Man wird ja nicht alle Tage 50-jährig. «Zum Jubiläum spielen wir etwas Klassisches. Wir könnten zwar auch anderes, aber man hat ja Niveau», sagte ihr musikalischer Chef. Die Stimmung kochte, als sie den Radetzky-Marsch anstimmten. «Nach dem Klassischen bringen wir zum Schluss etwas von Ämi Mäkdonald», sagte der Chef. Die Nummer «Mr Rock and Roll» war ein würdiger Abschluss.

Danach folgten die Flötemadli. Die Kostüme entstammten den Piraten der Karibik, sie spielten allerdings irische Klänge. Die Guggi Sänger aus Olten überraschten mit der Ankündigung, am Langenthaler Umzug teilzunehmen, weil ihr Wagen an der Oltner Fasnacht «abverreckte». Die Tambouren aus Langenthal überzeugten auch in diesem Jahr mit ihrer Präzision. Es war beeindruckend, mit wie viel Energie die zwölf Tambouren trommelten.
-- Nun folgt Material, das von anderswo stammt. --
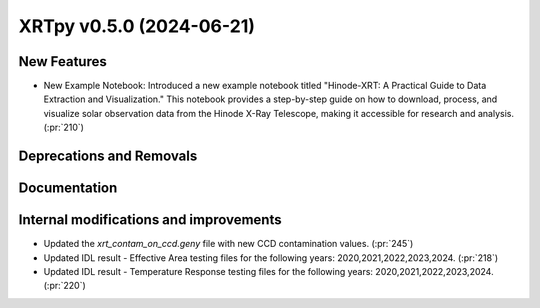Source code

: XRTpy v0.5.0 (2024-06-21)
=========================

New Features
------------
- New Example Notebook: Introduced a new example notebook titled "Hinode-XRT: A Practical Guide to Data Extraction and Visualization." This notebook provides a step-by-step guide on how to download, process, and visualize solar observation data from the Hinode X-Ray Telescope, making it accessible for research and analysis.(:pr:`210`)

Deprecations and Removals
-------------------------

Documentation
-------------

Internal modifications and improvements
---------------------------------------
- Updated the `xrt_contam_on_ccd.geny` file with new CCD contamination values. (:pr:`245`)
- Updated IDL result - Effective Area testing files for the following years: 2020,2021,2022,2023,2024. (:pr:`218`)
- Updated IDL result - Temperature Response testing files for the following years: 2020,2021,2022,2023,2024. (:pr:`220`)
Nach einem harzigen Start kam das Duo Bigudii in Fahrt. Nichts und niemanden verschonten sie: Weder die Nanos der Migros, noch das «Gstürm» um das Sturmgewehr oder die OL-Läuferin Simon Niggli-Luder. Bigudii empfahl, Niggli in Biel einzusetzen, um den renitenten Rentner zu suchen. Insgesamt durften die Zuschauer in den drei Lokalen wieder viele spannende Nummern beklatschen.